Print the records below exactly as they appear. Omit all pictures.

--- Entries shown ---

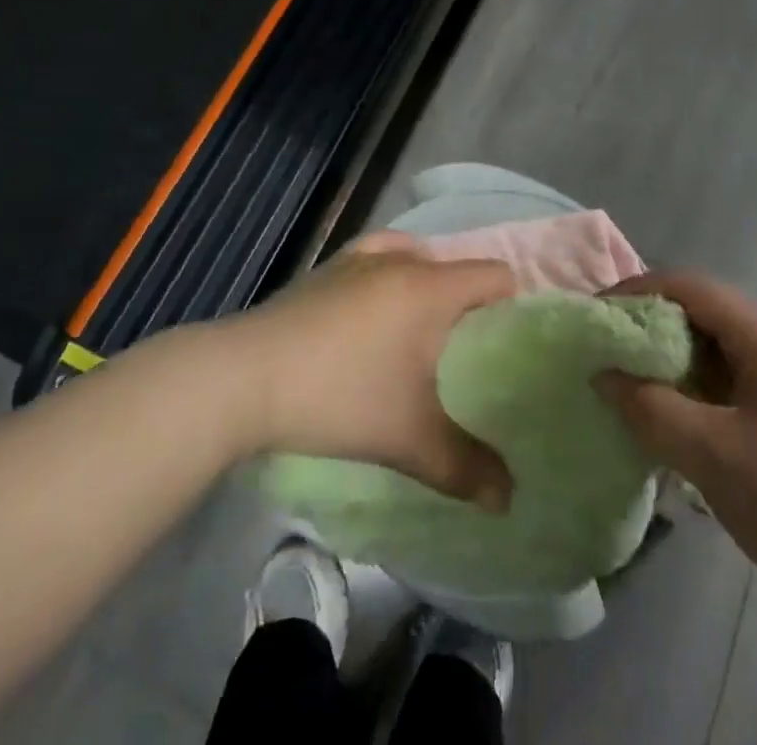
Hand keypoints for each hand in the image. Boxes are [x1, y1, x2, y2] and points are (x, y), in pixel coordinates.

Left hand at [227, 233, 515, 510]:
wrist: (244, 377)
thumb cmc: (339, 397)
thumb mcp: (408, 439)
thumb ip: (465, 468)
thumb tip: (507, 500)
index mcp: (431, 288)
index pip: (496, 274)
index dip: (513, 302)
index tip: (510, 340)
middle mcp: (402, 259)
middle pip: (458, 268)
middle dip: (471, 303)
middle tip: (470, 351)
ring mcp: (361, 258)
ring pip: (418, 259)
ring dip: (431, 287)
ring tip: (425, 333)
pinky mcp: (329, 267)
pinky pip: (380, 257)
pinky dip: (392, 274)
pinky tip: (378, 306)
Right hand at [594, 272, 756, 578]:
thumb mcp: (709, 453)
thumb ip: (649, 407)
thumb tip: (600, 374)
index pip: (692, 288)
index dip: (640, 290)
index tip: (597, 313)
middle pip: (699, 311)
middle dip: (648, 322)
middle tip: (603, 344)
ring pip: (706, 346)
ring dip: (663, 355)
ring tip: (620, 375)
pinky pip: (717, 379)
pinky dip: (682, 384)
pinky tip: (656, 410)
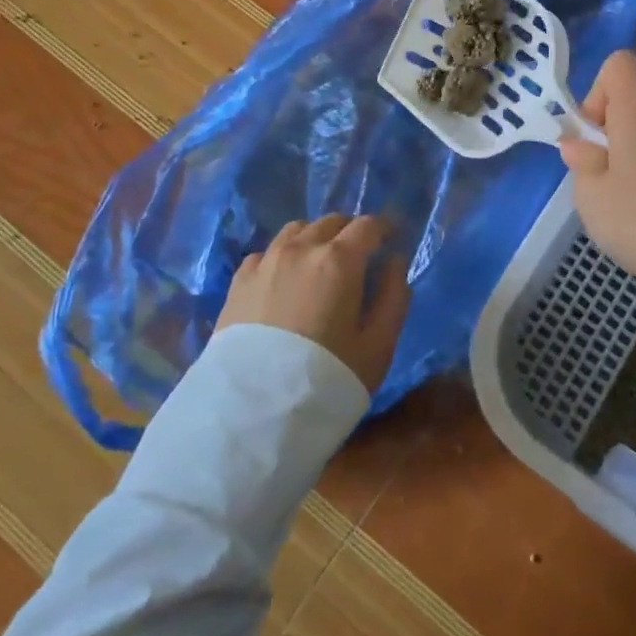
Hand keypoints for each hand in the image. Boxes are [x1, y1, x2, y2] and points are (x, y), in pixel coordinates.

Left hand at [215, 216, 411, 393]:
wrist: (251, 413)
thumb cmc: (326, 379)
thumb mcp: (378, 346)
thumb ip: (394, 297)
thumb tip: (396, 263)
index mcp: (339, 260)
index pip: (368, 226)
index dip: (385, 227)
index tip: (394, 236)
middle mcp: (301, 249)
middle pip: (332, 222)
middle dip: (351, 231)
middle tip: (361, 252)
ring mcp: (266, 262)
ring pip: (297, 230)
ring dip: (316, 237)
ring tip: (322, 261)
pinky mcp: (239, 281)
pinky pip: (268, 252)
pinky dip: (285, 254)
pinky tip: (286, 279)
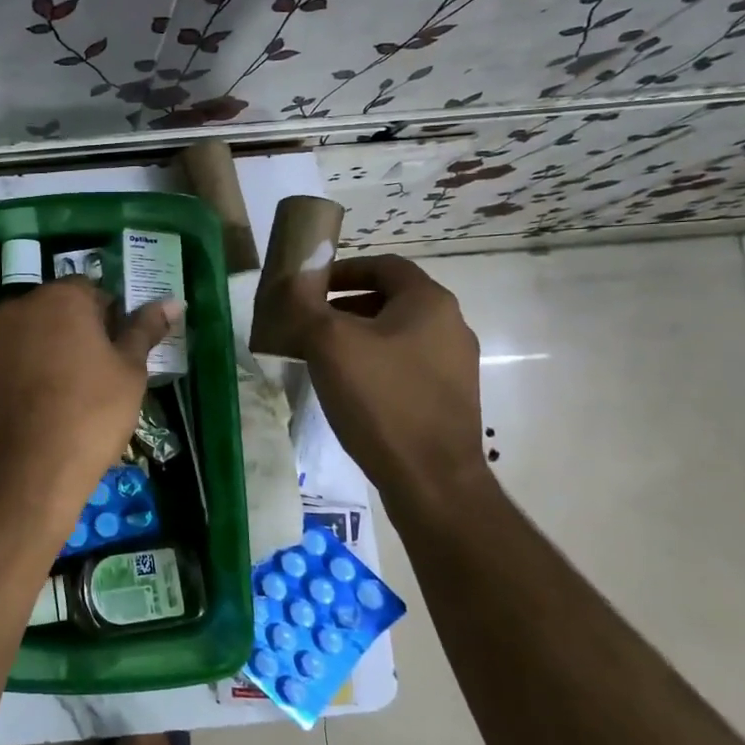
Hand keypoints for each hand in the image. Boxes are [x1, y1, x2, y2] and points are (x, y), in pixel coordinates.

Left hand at [0, 279, 179, 522]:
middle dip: (80, 334)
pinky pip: (11, 363)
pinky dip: (27, 375)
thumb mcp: (130, 372)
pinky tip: (42, 410)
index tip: (121, 355)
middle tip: (101, 376)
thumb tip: (172, 301)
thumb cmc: (89, 414)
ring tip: (71, 397)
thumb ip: (145, 330)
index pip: (93, 292)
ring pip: (32, 337)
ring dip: (51, 353)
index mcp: (59, 297)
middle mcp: (18, 308)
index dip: (112, 320)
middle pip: (58, 311)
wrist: (23, 473)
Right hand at [301, 255, 489, 505]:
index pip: (384, 265)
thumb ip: (305, 303)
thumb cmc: (380, 399)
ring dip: (357, 337)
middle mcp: (451, 326)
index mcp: (429, 302)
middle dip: (344, 306)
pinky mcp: (449, 397)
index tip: (310, 287)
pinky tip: (348, 389)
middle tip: (308, 323)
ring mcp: (454, 365)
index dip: (344, 270)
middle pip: (390, 300)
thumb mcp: (329, 343)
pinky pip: (405, 365)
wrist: (431, 479)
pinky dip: (374, 364)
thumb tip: (290, 275)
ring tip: (321, 357)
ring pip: (396, 335)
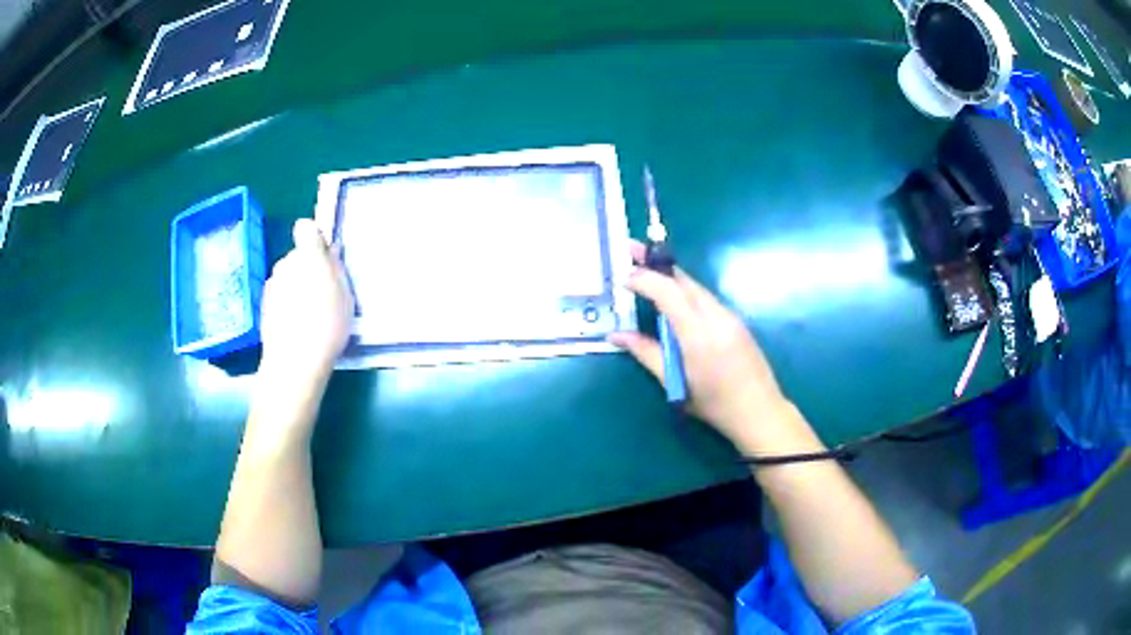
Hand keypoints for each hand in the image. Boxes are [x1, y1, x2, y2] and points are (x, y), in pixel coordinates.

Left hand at [259, 219, 353, 387]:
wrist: (293, 362)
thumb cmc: (326, 325)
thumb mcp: (345, 295)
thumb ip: (336, 268)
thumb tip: (329, 253)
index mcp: (307, 255)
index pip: (306, 228)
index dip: (314, 239)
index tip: (325, 257)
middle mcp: (285, 263)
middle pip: (296, 256)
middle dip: (307, 267)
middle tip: (323, 292)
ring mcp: (271, 284)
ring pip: (287, 277)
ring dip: (295, 287)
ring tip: (309, 314)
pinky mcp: (263, 306)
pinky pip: (279, 296)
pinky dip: (286, 304)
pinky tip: (296, 326)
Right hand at [610, 241, 811, 453]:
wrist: (759, 411)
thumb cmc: (714, 404)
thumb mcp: (675, 383)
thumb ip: (646, 353)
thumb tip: (617, 335)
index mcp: (697, 334)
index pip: (668, 292)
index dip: (644, 279)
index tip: (623, 276)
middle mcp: (715, 316)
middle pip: (683, 281)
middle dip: (656, 263)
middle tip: (631, 249)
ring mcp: (729, 316)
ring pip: (695, 287)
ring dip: (670, 276)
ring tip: (647, 268)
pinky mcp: (735, 321)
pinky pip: (705, 298)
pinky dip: (685, 290)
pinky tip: (673, 296)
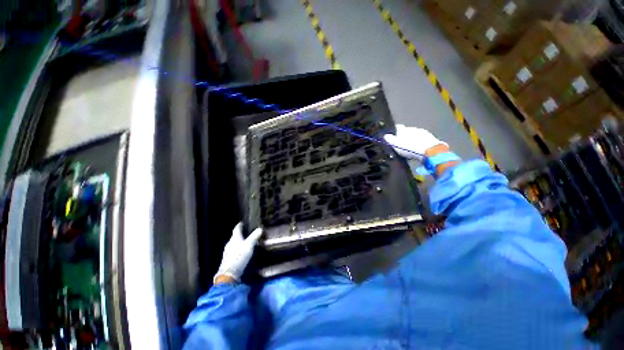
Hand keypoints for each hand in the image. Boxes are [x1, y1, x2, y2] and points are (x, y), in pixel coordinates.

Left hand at [214, 223, 262, 283]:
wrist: (229, 274)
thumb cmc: (239, 256)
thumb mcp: (249, 245)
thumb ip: (254, 237)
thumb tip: (260, 229)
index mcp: (234, 238)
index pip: (236, 229)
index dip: (240, 225)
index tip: (242, 222)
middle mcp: (229, 244)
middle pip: (235, 236)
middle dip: (241, 234)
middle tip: (248, 232)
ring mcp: (228, 252)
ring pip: (235, 244)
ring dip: (240, 242)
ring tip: (247, 242)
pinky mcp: (228, 260)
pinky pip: (234, 251)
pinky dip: (239, 249)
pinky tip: (243, 252)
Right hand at [383, 125, 446, 159]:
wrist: (430, 151)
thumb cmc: (410, 147)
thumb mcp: (395, 145)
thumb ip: (390, 140)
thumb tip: (385, 135)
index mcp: (403, 128)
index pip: (396, 127)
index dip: (393, 132)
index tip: (391, 137)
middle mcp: (413, 128)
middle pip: (406, 131)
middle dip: (403, 136)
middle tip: (400, 145)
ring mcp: (422, 132)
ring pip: (414, 135)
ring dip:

---

= Written answer =
Hand keypoints for each hand in the image. Boxes are [x1, y1, x2, y2] and points are (x, y), in pixel coordinates.

Left hand at [227, 233, 515, 510]:
wrist: (244, 377)
thumb cmc: (339, 397)
thumb mcp: (408, 439)
thumb ip: (465, 468)
thumb tip: (507, 500)
index mcp: (431, 288)
index pip: (496, 274)
index dip: (513, 302)
index tip: (510, 340)
middle mcp: (402, 259)
middle pip: (458, 268)
middle dip: (471, 303)
middle tip: (470, 351)
ring mcp: (361, 258)
ring pip: (418, 259)
ring dip: (431, 287)
ring tip: (425, 333)
pinky mcp: (329, 267)
pinky pip: (380, 257)
pinky dip: (392, 274)
pinky tip: (378, 306)
Right hand at [594, 272, 756, 578]:
thumb mcp: (709, 453)
thumb ip: (649, 407)
thumb tip: (600, 374)
index pip: (692, 288)
index dip: (640, 290)
index tip: (597, 313)
middle pip: (699, 311)
middle dip: (648, 322)
middle tip: (603, 344)
ring pip: (706, 346)
ring dip: (663, 355)
ring tip: (620, 375)
pinky pip: (717, 379)
pinky dip: (682, 384)
pinky tip: (656, 410)
Hand keypoints for each hand in the image. Boxes are [x1, y1, x2, y2] and points are (x, y), in pixel coordinates.

Left hand at [215, 216, 411, 393]:
wrist: (251, 413)
thumb cmc: (326, 379)
thumb mcp: (378, 346)
thumb ip: (394, 297)
thumb tip: (396, 263)
index mcp: (339, 260)
index pip: (368, 226)
index dip: (385, 227)
index tip: (394, 236)
middle mcp: (301, 249)
middle pip: (332, 222)
middle dip: (351, 231)
middle tip: (361, 252)
ring mcp: (266, 262)
ring pip: (297, 230)
ring dip: (316, 237)
ring tip: (322, 261)
pinky mcp: (239, 281)
pinky pip: (268, 252)
pinky dip: (285, 254)
pinky tip: (286, 279)
Hand keypoints for each hand in the image. Boxes are [x1, y1, x2, y2] and points are (x, y), in pixel coordinates.

Left hand at [0, 279, 179, 522]:
middle dip: (80, 334)
pinky pip: (11, 363)
pinky dip: (27, 375)
thumb mcp: (130, 372)
pinky tip: (42, 410)
index tip: (121, 355)
middle tip: (101, 376)
thumb tip: (172, 301)
thumb cmc: (89, 414)
ring tip: (71, 397)
thumb ip: (145, 330)
index pip: (93, 292)
ring pip: (32, 337)
ring dip: (51, 353)
index mcp: (59, 297)
middle mcp: (18, 308)
index dip: (112, 320)
middle pip: (58, 311)
wrist: (23, 473)
Right hand at [301, 255, 489, 505]:
index pip: (384, 265)
thumb ip: (305, 303)
thumb cmc: (380, 399)
ring dip: (357, 337)
middle mcp: (451, 326)
index mcp: (429, 302)
middle dip: (344, 306)
pinky mcp: (449, 397)
index tip: (310, 287)
pinky tip: (348, 389)
middle tip: (308, 323)
ring mcp: (454, 365)
index dip: (344, 270)
middle pip: (390, 300)
thumb mcp: (329, 343)
pinky pip: (405, 365)
wrist: (431, 479)
pinky dip: (374, 364)
thumb tip: (290, 275)
ring tip: (321, 357)
ring pip: (396, 335)
Hand keypoints for each hand in the image. Boxes are [x1, y1, x2, y2] and points are (x, y), in pixel coordinates.

Left hand at [259, 219, 353, 387]:
wrist: (293, 362)
thumb cmc: (326, 325)
thumb mcp: (345, 295)
thumb ip: (336, 268)
thumb tip: (329, 253)
index mcp: (307, 255)
index pip: (306, 228)
index dip: (314, 239)
index tip: (325, 257)
middle mcp: (285, 263)
middle pip: (296, 256)
middle dip: (307, 267)
middle tip: (323, 292)
ring mcp: (271, 284)
ring pip: (287, 277)
ring dip: (295, 287)
ring tip: (309, 314)
pinky mcp: (263, 306)
pinky pip: (279, 296)
pinky dip: (286, 304)
pinky tip: (296, 326)
Right hand at [610, 241, 811, 453]:
wrist: (759, 411)
thumb cmc: (714, 404)
thumb mcp: (675, 383)
thumb ip: (646, 353)
thumb tip: (617, 335)
index mcp: (697, 334)
index pip: (668, 292)
index dip: (644, 279)
index tip: (623, 276)
middle mcp: (715, 316)
middle pip: (683, 281)
middle dip: (656, 263)
middle tip: (631, 249)
ring mcp: (729, 316)
ring pip: (695, 287)
ring dip: (670, 276)
ring tip: (647, 268)
pinky mcp: (735, 321)
pinky pip: (705, 298)
pinky dip: (685, 290)
pinky tip: (673, 296)
Hand keypoints for each hand in the image. Boxes are [x1, y1, x2, y2] and points are (x, y), in pixel coordinates.

Left hand at [214, 223, 262, 283]:
wrist: (229, 274)
thumb cmc: (239, 256)
thumb mcp: (249, 245)
thumb ip: (254, 237)
thumb tip: (260, 229)
index mcp: (234, 238)
index pip: (236, 229)
index dip: (240, 225)
index tip: (242, 222)
middle mcp: (229, 244)
middle pip: (235, 236)
middle dip: (241, 234)
middle tip: (248, 232)
ring mcp: (228, 252)
ring pip: (235, 244)
ring dip: (240, 242)
ring tip: (247, 242)
pinky mcp: (228, 260)
pinky pip: (234, 251)
pinky dip: (239, 249)
pinky tip: (243, 252)
Right hand at [383, 125, 446, 159]:
wrist: (430, 151)
thumb cmc: (410, 147)
thumb mcp: (395, 145)
thumb ip: (390, 140)
thumb tip: (385, 135)
index mcp: (403, 128)
index pip: (396, 127)
index dip: (393, 132)
index tip: (391, 137)
middle mcp: (413, 128)
middle pip: (406, 131)
middle dip: (403, 136)
middle tip: (400, 145)
ring mcp: (422, 132)
ring pip: (414, 135)
ring dip:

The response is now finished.